Накануне молебна наследник изволил спуститься в заброшенные шахты. Долго стоял, будто ждал Золотого Государя, потом со слезами на глазах молвил:
— Увы! Народ Великого Света после мятежа — как неоперившийся жаворонок. Надобно его жалеть, — ибо, бывает, и жаворонок в неразумии клюет кречета… Разве стал бы государь Амар преемником Золотых Государей, если бы не помощь рудознатца Шехеда.
Помолчал и спросил у Даттама:
— А правда ли, что в стране варваров еще много легкого железа?
На следующий день взошли на гору, исполнили обряды. Наследник сказал:
— Нынче все наши мысли — о достижении мира и спокойствия. Когда в государстве царит мир и спокойствие, человек думает о том, как преумножить собственное добро. Когда же в государстве царим смута и бунт, человек думает о том, как завладеть добром ближнего. Поистине цель государя — добиться, чтобы простые люди сохраняли нажитое и старались приумножить его. Ибо чем больше в государстве богатых людей, тем богаче само государство.
Секретарь Арфарра молвил, указывая по ту сторону Голубых Гор:
— Некогда ойкумена доходила до самого океана, а ныне океаном называют маленькое озеро в государевом дворце! Государство расколото, и трещина проходит через сердце наследника! Пока не восстановим целостность государства, в нем будут непременно случаться беды, бунты и неурожаи!
Вечером, наедине, экзарх спросил Даттама:
— А вы что скажете о целостности государства?
Тот поклонился, оправил шелковый монаший паллий и ответил:
— Увы! Варвары кормятся с копья, мочатся с седла… Прежде надо научить их жить не для войны, а для мира… Разрешите храму торговать с королевством, — мы научим их уважать мирную выгоду, и они сами отдадут нам земли.
Надобно сказать, что храм и раньше нарушал торговую монополию, но тайком.

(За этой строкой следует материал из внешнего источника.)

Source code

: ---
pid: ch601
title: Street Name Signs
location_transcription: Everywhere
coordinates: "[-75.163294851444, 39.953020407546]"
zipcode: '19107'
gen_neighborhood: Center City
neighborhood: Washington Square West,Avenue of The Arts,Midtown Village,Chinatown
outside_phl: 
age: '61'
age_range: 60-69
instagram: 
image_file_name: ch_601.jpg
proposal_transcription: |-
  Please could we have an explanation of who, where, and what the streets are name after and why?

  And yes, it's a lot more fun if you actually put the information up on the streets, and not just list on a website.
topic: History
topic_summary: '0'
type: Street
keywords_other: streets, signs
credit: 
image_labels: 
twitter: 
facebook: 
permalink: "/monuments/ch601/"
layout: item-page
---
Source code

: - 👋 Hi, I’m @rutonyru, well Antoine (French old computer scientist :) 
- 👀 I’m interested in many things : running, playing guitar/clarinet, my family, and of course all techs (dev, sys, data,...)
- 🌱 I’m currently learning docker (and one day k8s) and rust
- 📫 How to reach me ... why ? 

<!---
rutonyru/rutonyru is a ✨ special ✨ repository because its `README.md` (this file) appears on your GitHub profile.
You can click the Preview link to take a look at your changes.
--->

— А потом, — прибавил, поколебавшись, Даттам, — не все у варваров достойно осуждения. Например, крестьяне их пребывают в бедности, немыслимой для жителя ойкумены, однако ж не жалуются и не бунтуют.
— Почему? — быстро спросил экзарх.
— Потому что над ними — не чиновник с печатью, а сеньор с мечом. Потому что нет, увы, государя, которому подают жалобы, и потому что нет людей мудрых, учащих народ стоять за свои права… И поэтому, — сказал Даттам, — хотя железо в стране варваров спрятано так же глубоко, как и здесь, добыть его легче.
Долго смотрел наследник на далекие горы, еще пребывающие во мраке, и, вздохнув, молвил:
— День сменяет ночь, и ночь сменяет день, и изо лжи рождается истина… День, однако, сменяет ночь — чтобы на полях росли колосья. Что-то же растет и в истории?
Вздохнул и вынул из рукава золотого государя.
— Говорят, — сказал наследник, — деньги — те же знаки собранного урожая. Почему же тогда не размножаются они, как зерна? Говорят: в древности государев лик рисовали на монетах, и деньги размножались сами собой. Говорят: золото ближе по свойствам к зерну, чем бумага.
Засмеялся и добавил:
— Что ж, — пусть храм торгует с королевством.
* * *В этот год случилось чудо: у подошвы Голубой горы стала оживать мертвая половина старого ясеня, пустила клейкий листок. А одному ярыжке было видение: заскворчали яшмовые вереи, расскочились засовы, камни Золотой Горы перекинулись Золотым Городом…
Гадальщики и прочие чародеи остались только те, что приписаны к цехам.